Building for conversation creates design constraints you’d never hit in a traditional application. Account names, tool parameter names, the way you describe things in docstrings — all of it matters because the LLM has to parse it in the context of human language. The system doesn’t just need to work. It needs to be unambiguous to a language model.

The workflow experiment

Speaking of simplifying — we also experimented with our development workflow. We tried to adopt Gas Town — Steve Yegge’s open source orchestration system for coding agents. The full vision is ambitious: a “mayor” orchestrating work across agent queues, review gates, molecules of structured work. We tried to go all-in on the multi-agent workflow and quickly realized it was too much for where we are. Too many moving parts. The core frustration that led us there was real though — LLMs are over-helpful. They short-circuit every process gate you put in place. A dependency graph only matters when the LLM actually can’t skip it, and you’d be surprised how hard that is to enforce.

But the pieces underneath Gas Town were exactly right. We kept Beads — the Git-backed issue tracker — and Molecules — structured work templates that define a sequence of steps with dependencies. Pour a molecule, it creates the Beads, wires the dependencies, and you work through them one at a time. Simple, predictable, no orchestrator trying to be clever. Yegge’s insight about giving agents a memory system and a ledger of work is spot on — we just needed the lighter-weight version of it.
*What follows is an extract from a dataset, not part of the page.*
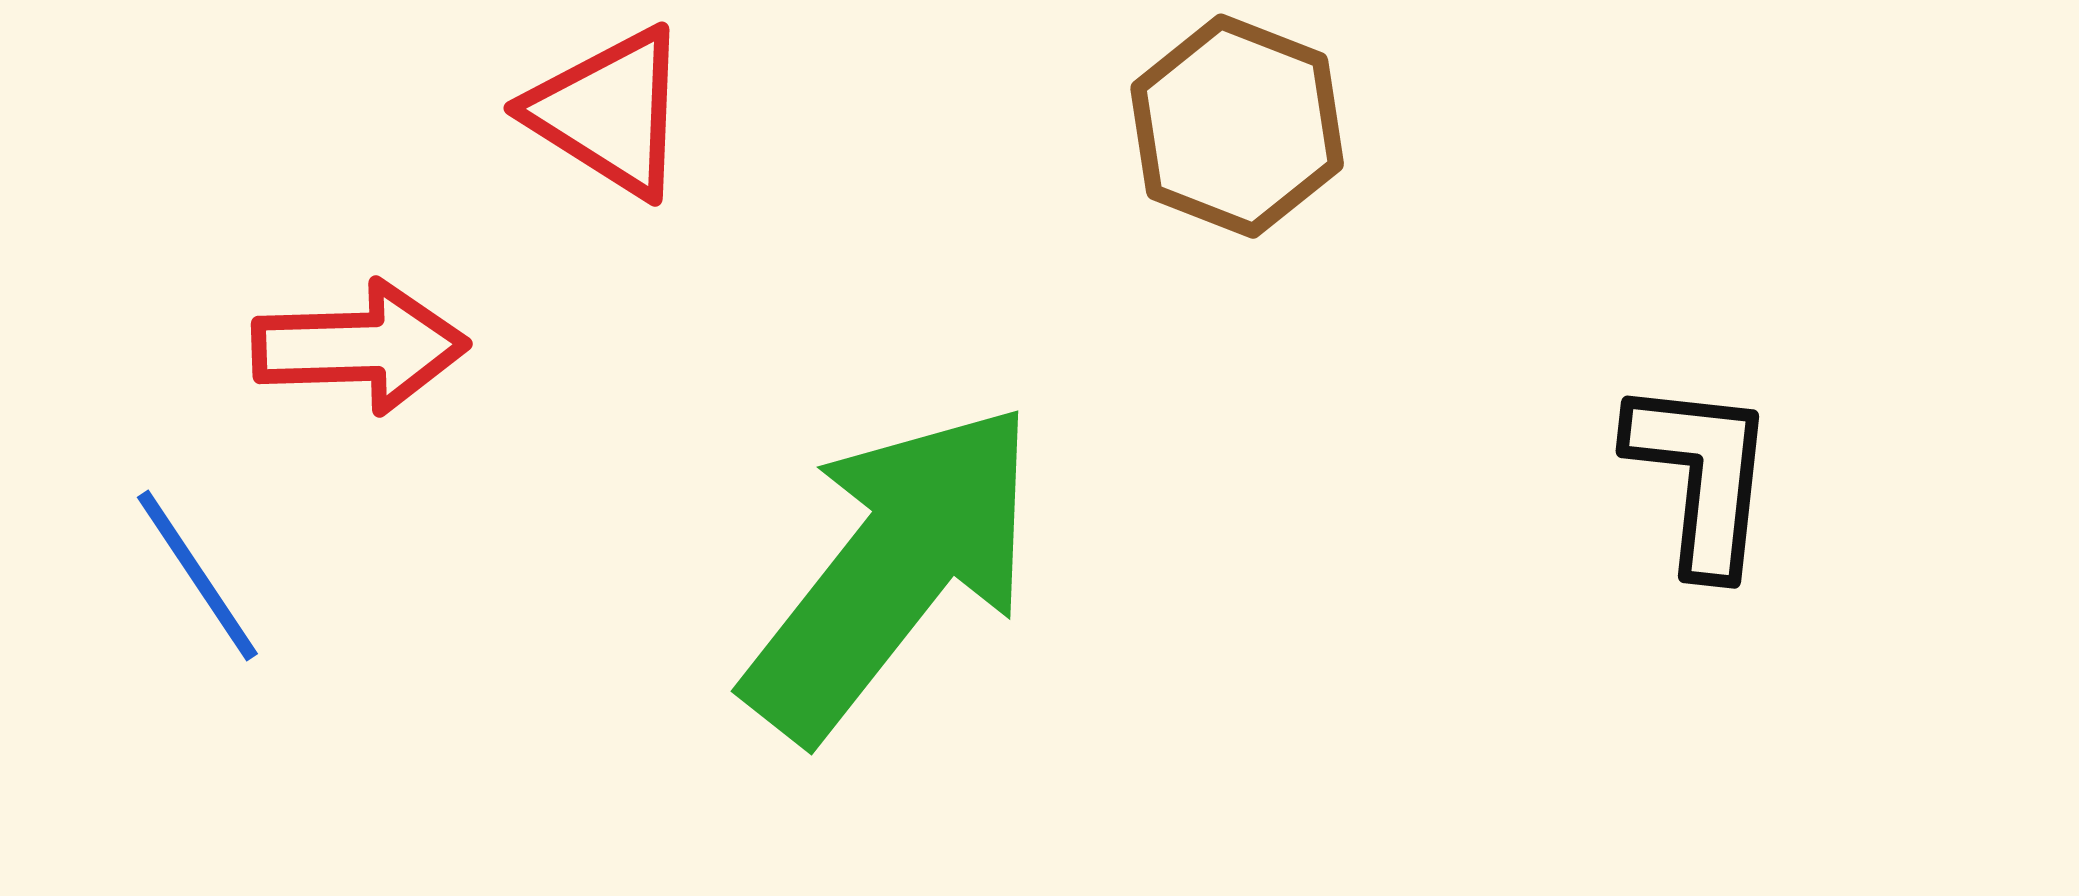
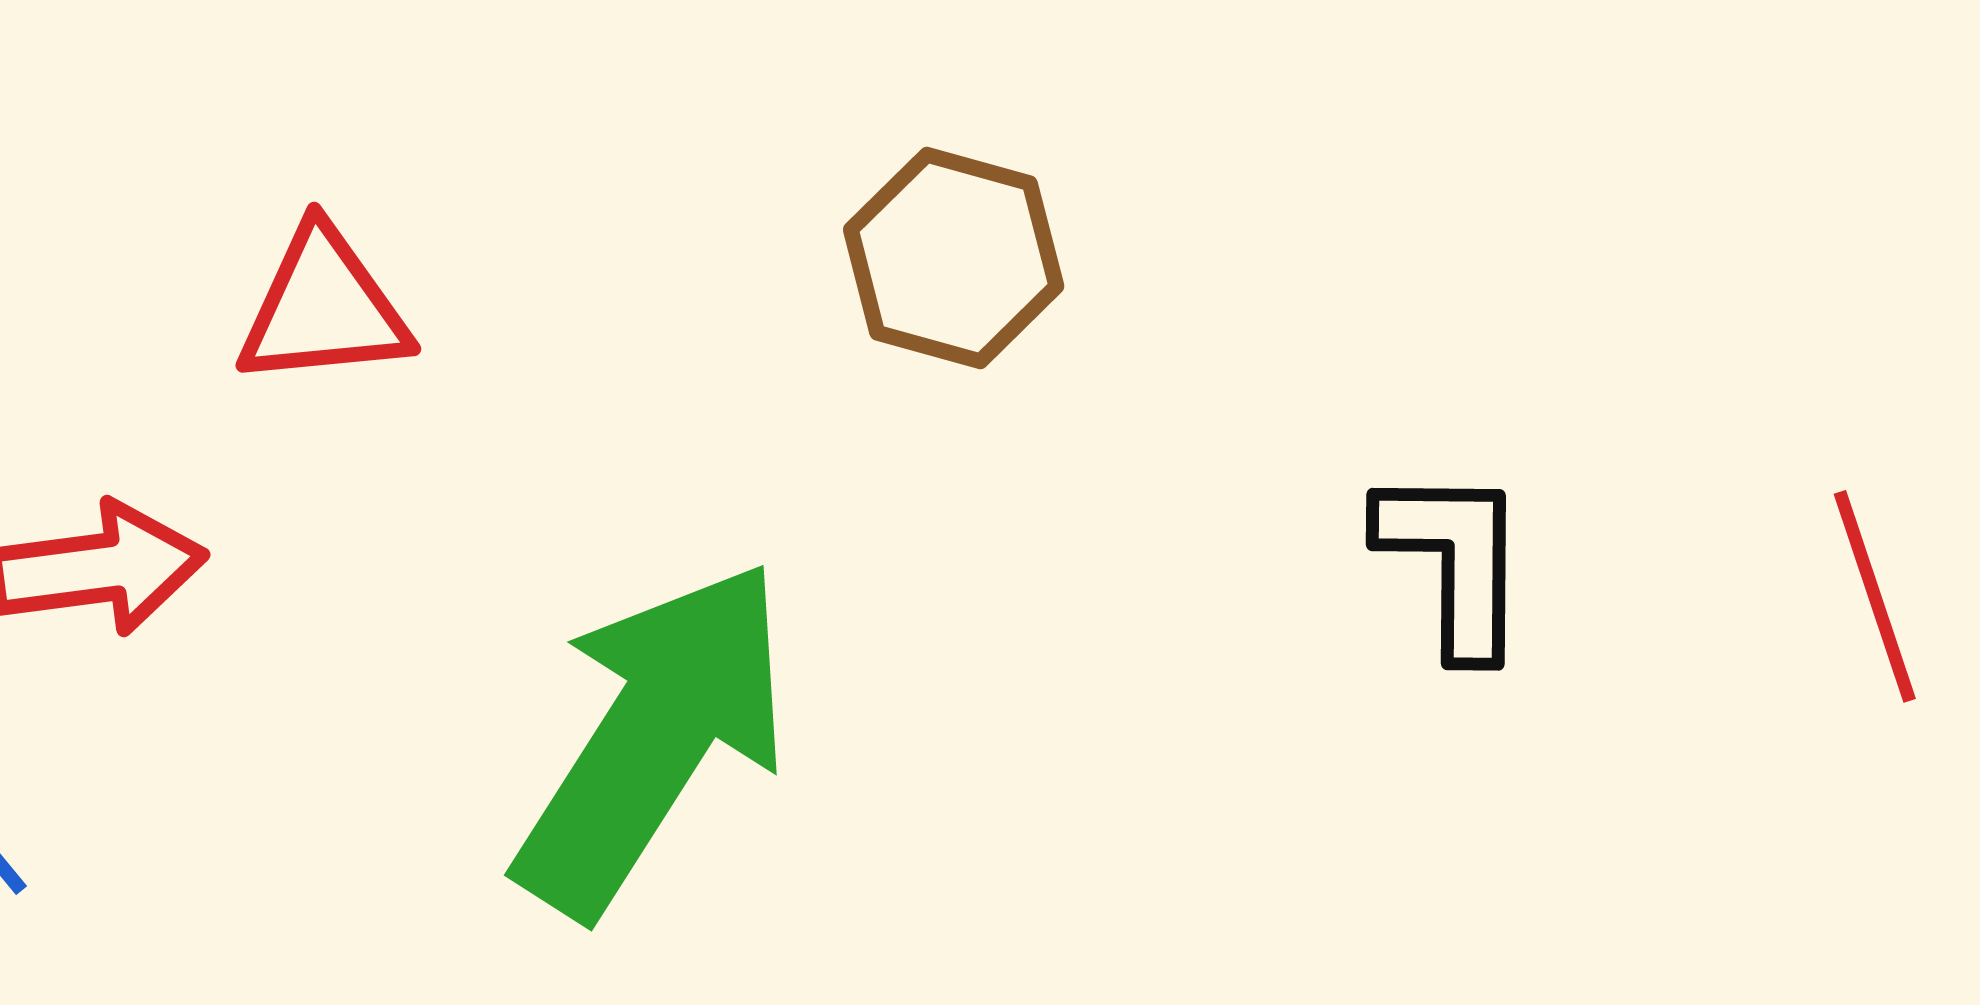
red triangle: (609, 112) -> (324, 308), turned -32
The lesson was the same one we keep learning: start with the simplest thing that works, and only add complexity when you’ve earned it.

The lesson

We started with the right principle — never store passwords — and it’s still true. We don’t store passwords. We never did. But “delegate to an external identity provider” was an implementation choice, not a principle. When our own infrastructure grew to the point where the external provider was pure overhead, removing it made the system simpler, faster, and easier to reason about.

The best architecture isn’t the one you design on day one. It’s the one you arrive at after building enough of the system to see what’s actually pulling its weight.


The auth stack is simpler. The login is friendlier. The dependency list is shorter.